[Extract provided]

Success also helps makes sense of the sacrifices – she won $60,000 for winning the world championship and the Shandong government have verbally pledged to give her family a new house – although Miss Hou says she doesn’t play for money, but to win.

“Half the money went to the federation, some more in tax and anyway I have it all to my parents. If I need something I just ask. After the world championship I asked for a new, faster computer as my old one was too slow for the best chess programs.”

It was in Shandong, at the age of nine that Miss Hou came to the attention of China’s national coach, the grandmaster Ye Jiangchuan, who recognised the talent of the young girl sitting opposite him when she played him and immediately picked up on almost all his weak moves.
“She had wisdom beyond her years,” he recalled with his protégé safely out of earshot, “she was precocious and an aggressive and fearless player. It was clear to me then that she was a very rare talent.”

Months later in 2004 Miss Hou was enrolled under Ye’s tutelage at the Chinese Chess Association training program in Beijing where she continues to build on a talent whose full potential is still many years from being reached.
At just 16, Miss Hou is already the third-ranked woman player in the world (the world rankings, based on a points system, are separate from the world championship), with many predicting that she will continue to surpass the achievements of the great Hungarian woman player Judit Polgar. Ms Polgar, now 34 and the only woman among the world’s top 100 players according to FIDE, the international chess federation, became a grandmaster at 15 – a record broken by Miss Hou two years ago.
Miss Hou’s rise, like the rise of China in so many other spheres of life, is not isolated. She is now one of the 10 Chinese players in the women’s top 100, a position unthinkable as recently as 2002 when not a single Chinese woman made the elite list.

[/Extract provided]

■ Instructions to follow ■
List every age in years that the extract gives for a named person, stating whose age each is and what it is tied to. The listing is separate material with no connection to the extract.

[Excerpted records]

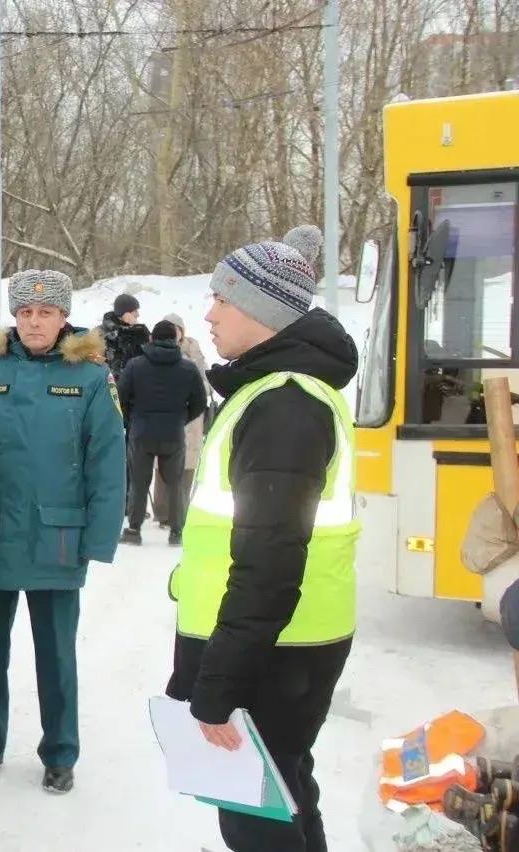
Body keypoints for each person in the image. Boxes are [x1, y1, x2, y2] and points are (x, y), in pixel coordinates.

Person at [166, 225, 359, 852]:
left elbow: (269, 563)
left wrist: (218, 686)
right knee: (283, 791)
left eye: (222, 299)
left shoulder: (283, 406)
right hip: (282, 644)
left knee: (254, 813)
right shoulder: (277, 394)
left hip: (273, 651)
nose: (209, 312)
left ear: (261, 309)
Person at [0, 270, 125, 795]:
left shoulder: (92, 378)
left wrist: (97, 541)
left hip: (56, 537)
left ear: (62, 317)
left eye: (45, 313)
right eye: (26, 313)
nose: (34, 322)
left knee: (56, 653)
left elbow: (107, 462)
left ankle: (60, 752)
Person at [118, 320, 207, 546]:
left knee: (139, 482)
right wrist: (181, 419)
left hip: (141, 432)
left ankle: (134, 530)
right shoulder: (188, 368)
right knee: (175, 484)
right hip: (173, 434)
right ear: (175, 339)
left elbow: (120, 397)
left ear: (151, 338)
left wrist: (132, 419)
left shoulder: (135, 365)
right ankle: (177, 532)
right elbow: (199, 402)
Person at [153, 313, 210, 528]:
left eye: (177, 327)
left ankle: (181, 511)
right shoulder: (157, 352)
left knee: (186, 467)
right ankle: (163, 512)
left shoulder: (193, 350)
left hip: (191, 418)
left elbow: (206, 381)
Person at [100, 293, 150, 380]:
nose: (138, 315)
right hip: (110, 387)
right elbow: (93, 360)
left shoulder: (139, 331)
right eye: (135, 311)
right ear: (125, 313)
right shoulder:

[/Excerpted records]

■ Solved problem ■
- Nine: Hou's age when she came to the attention of national coach Ye Jiangchuan in Shandong.
- 16: Hou's current age, when she is already the third-ranked woman player in the world.
- 34: Judit Polgar's current age.
- 15: Polgar's age when she became a grandmaster, a record Hou broke two years ago.